# About this task
Please reproduce every line of text from the entries below word for word, leaving the pictures out of your answer.

# Provided entries
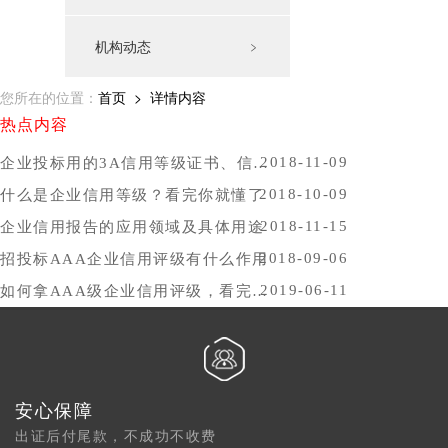
机构动态
﹥
您所在的位置：
首页
> 详情内容
热点内容
2018-11-09
企业投标用的3A信用等级证书、信用报告办理时间，哪里办比较好？
2018-10-09
什么是企业信用等级？看完你就懂了
2018-11-15
企业信用报告的应用领域及具体用途
2018-09-06
招投标AAA企业信用评级有什么作用
2019-06-11
如何拿AAA级企业信用评级，看完你就懂了
安心保障
出证后付尾款，不成功不收费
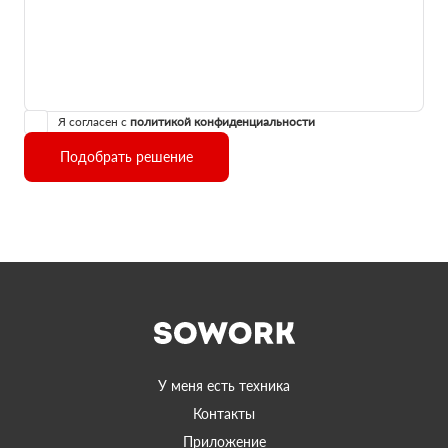
Я согласен с
политикой конфиденциальности
Подобрать решение
У меня есть техника
Контакты
Приложение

# Result for this exercise
机构动态
﹥
您所在的位置：
首页
> 详情内容
热点内容
2018-11-09
企业投标用的3A信用等级证书、信用报告办理时间，哪里办比较好？
2018-10-09
什么是企业信用等级？看完你就懂了
2018-11-15
企业信用报告的应用领域及具体用途
2018-09-06
招投标AAA企业信用评级有什么作用
2019-06-11
如何拿AAA级企业信用评级，看完你就懂了
安心保障
出证后付尾款，不成功不收费
Я согласен с
политикой конфиденциальности
Подобрать решение
У меня есть техника
Контакты
Приложение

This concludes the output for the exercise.